En el destilado de The Red Strings Club juegan un papel muy importante la diversidad de sabores. Un vistazo a los símbolos y banderas más allá del mundo cisgénero pueden suponer un dédalo incomprensible para el que vive acostumbrado a lo binario. Pero todas ellas son, en realidad, simplificaciones de ese hecho mayor que es la incógnita de la identidad. Sus contradicciones y su fluidez. Todos los personajes de The Red Strings Club son memorables porque más allá de las certezas que han elegido sobre su sexo o su género arrastran muchas sombras, muchas piezas que no casan, oxímorons del alma que son, en esencia, epítome del ser humano en toda su variedad cromática.
Un último aspecto redondea esta obra memorable, que pone el listón muy alto en un año que se presume histórico, en el talento desplegado al menos, para el videojuego español. Y esto es la apuesta por lo artesanal. Las mecánicas accesorias de The Red Strings Club, porque la principal es la lectura (activa) y la reflexión, son un canto a la artesanía que vuelve a entrar en aparente contradicción con el mundo del videojuego.
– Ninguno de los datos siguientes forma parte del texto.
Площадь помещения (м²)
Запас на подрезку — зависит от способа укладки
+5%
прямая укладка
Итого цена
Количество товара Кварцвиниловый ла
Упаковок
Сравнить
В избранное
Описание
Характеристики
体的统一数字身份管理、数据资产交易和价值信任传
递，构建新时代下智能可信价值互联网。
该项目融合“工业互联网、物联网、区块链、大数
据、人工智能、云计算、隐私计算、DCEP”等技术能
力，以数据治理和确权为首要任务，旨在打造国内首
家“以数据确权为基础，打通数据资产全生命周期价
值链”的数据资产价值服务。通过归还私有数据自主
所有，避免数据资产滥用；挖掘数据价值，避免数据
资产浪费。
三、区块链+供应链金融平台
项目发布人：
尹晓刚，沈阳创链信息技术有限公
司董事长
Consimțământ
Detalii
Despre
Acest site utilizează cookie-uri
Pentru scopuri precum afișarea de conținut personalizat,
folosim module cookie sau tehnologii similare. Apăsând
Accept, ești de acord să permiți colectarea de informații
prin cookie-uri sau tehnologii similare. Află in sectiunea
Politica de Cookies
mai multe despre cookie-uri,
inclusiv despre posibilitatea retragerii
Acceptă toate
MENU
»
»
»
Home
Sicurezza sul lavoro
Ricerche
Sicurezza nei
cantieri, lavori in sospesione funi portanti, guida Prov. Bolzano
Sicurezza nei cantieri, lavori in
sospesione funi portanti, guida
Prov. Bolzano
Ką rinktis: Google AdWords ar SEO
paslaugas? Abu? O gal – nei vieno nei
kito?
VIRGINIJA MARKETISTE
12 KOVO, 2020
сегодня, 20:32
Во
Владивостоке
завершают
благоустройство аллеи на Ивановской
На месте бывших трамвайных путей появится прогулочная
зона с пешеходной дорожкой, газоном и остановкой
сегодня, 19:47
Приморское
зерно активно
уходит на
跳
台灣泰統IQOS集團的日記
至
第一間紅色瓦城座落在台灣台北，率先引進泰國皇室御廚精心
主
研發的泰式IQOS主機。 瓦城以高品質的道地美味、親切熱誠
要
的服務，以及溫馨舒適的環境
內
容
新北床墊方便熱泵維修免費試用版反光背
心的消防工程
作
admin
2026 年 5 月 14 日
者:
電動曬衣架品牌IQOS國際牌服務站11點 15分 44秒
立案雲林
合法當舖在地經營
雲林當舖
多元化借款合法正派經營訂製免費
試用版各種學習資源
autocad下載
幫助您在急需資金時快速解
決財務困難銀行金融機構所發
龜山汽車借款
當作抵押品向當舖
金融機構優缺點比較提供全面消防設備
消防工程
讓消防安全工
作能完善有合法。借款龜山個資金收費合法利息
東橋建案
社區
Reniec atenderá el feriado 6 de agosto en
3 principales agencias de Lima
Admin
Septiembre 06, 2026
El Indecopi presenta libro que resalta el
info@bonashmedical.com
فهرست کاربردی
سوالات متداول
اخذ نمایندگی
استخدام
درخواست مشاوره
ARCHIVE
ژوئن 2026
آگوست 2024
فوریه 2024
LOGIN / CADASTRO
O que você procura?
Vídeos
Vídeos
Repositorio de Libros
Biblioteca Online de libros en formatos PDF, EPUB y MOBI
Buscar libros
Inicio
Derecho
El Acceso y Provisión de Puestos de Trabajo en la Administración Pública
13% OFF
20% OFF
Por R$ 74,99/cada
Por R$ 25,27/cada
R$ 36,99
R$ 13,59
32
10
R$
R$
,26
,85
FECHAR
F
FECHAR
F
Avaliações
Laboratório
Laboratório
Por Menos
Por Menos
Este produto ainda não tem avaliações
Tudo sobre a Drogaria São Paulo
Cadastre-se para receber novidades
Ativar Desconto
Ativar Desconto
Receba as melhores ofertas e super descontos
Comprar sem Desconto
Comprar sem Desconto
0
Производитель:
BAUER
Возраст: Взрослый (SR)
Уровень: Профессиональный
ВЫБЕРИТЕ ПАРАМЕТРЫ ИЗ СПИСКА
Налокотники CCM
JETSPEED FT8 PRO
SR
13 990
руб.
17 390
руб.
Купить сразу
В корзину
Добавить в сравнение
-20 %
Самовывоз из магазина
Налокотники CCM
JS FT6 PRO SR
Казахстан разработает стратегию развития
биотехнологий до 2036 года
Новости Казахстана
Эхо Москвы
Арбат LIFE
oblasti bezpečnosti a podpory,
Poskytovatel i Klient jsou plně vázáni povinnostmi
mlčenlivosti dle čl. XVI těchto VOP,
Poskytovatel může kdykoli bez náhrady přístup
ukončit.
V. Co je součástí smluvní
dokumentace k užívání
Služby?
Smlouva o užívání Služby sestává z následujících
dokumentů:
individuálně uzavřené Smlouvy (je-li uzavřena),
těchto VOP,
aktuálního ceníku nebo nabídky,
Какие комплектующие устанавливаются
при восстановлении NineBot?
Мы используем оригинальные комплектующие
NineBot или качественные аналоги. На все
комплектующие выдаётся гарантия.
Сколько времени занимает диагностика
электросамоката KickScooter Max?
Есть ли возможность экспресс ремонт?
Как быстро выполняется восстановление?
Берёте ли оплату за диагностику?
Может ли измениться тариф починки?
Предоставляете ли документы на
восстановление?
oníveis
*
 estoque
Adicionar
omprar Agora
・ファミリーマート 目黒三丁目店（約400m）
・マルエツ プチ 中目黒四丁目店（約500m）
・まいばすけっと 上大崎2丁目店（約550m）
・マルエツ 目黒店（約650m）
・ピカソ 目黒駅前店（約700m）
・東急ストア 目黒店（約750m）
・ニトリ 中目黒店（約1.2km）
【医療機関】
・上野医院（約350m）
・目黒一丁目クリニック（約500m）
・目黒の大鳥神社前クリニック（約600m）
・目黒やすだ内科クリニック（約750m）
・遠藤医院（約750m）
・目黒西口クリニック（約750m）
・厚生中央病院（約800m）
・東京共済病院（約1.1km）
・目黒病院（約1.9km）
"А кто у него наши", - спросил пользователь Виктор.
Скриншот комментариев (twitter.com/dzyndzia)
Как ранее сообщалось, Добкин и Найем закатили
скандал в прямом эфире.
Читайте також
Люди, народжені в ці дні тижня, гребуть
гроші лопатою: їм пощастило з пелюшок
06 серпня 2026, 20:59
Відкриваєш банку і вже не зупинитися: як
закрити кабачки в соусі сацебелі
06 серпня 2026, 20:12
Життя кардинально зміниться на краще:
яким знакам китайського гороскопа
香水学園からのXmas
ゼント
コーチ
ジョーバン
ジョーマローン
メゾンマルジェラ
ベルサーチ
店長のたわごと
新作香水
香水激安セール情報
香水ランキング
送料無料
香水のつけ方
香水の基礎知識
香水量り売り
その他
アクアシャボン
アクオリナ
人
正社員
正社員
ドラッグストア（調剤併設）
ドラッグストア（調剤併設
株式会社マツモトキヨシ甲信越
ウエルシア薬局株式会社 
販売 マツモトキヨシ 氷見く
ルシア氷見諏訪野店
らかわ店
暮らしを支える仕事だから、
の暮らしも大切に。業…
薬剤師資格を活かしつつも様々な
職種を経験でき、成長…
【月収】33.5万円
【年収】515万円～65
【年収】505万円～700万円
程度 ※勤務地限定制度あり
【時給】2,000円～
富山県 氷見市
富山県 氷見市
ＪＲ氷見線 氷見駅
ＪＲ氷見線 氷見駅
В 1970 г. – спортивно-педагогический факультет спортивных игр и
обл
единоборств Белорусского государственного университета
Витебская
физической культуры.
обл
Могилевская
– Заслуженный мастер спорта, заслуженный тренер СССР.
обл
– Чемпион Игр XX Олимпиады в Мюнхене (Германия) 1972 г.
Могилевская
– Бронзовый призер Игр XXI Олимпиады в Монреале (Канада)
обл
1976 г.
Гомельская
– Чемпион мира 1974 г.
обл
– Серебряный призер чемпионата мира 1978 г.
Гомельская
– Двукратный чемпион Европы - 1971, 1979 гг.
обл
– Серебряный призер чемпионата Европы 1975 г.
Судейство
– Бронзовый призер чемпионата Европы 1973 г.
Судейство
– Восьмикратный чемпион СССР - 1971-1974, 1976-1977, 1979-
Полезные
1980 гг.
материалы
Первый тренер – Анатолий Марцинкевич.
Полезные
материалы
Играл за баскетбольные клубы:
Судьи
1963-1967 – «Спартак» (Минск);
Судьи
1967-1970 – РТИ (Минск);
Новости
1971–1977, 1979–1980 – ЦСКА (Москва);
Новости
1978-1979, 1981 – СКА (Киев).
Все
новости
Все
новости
Al videojuego se le presupone como el artificio definitivo, el otro mundo más perfecto y brillante al que huir por estar asqueados de este. Es, por ende, lo contrario de lo artesanal, que consiste en ese estado zen de fusión con la arcilla, el metal o la piel curtida en aras de manifestar otra cosa a partir de lo real.
En The Red Strings Club se consigue que un videojuego sea un canto a la artesanía porque dos de sus mecánicas accesorias nos devuelven esa fisicidad impredecible del mundo. Hacer cócteles podía ser algo tan simple como elegir unas bebidas y proporciones, pero De Paco obliga al jugador a coger las botellas y verter el líquido con la imprecisión de lo real. Obliga a agitar la coctelera para mezclar el resultado. Quiere que toquemos sin metáforas, que sintamos lo físico en lo digital. El otro juego que aproxima la artesanía a los píxeles es de alfarería. Y es mi favorito porque con un cincel de cabezal variable se trabaja una pieza exactamente como un alfarero trabaja el barro al torno. Hay que ir quitando el material para encontrar la forma oculta y hay que hacerlo a pulso. Y aquí también encuentro la literatura, porque, como los grandes escritores, De Paco es capaz de evocar y capturar sensaciones complejas del mundo real y comunicarlas a quien juega con su obra.
Concluyendo, The Red Strings Club es una joya mucho mayor de lo que su minimalista planteamiento sugiere. Es un magistral rompecabezas de filosofía, amor por lo artesanal, preocupación por el destino colectivo y respeto por la intimidad de cada uno. Es un juego que habla al mundo desde España sin necesidad de apoyarse en lo exótico de lo español. Habla con la misma universalidad que siempre se han permitido para sí el mundo anglosajón. Y es una nueva demostración de que la literatura va mucho más allá del negro sobre blanco. Existe, incluso, en ausencia de la palabra, en manos de una alfarera cibernética que moldea deseos humanos.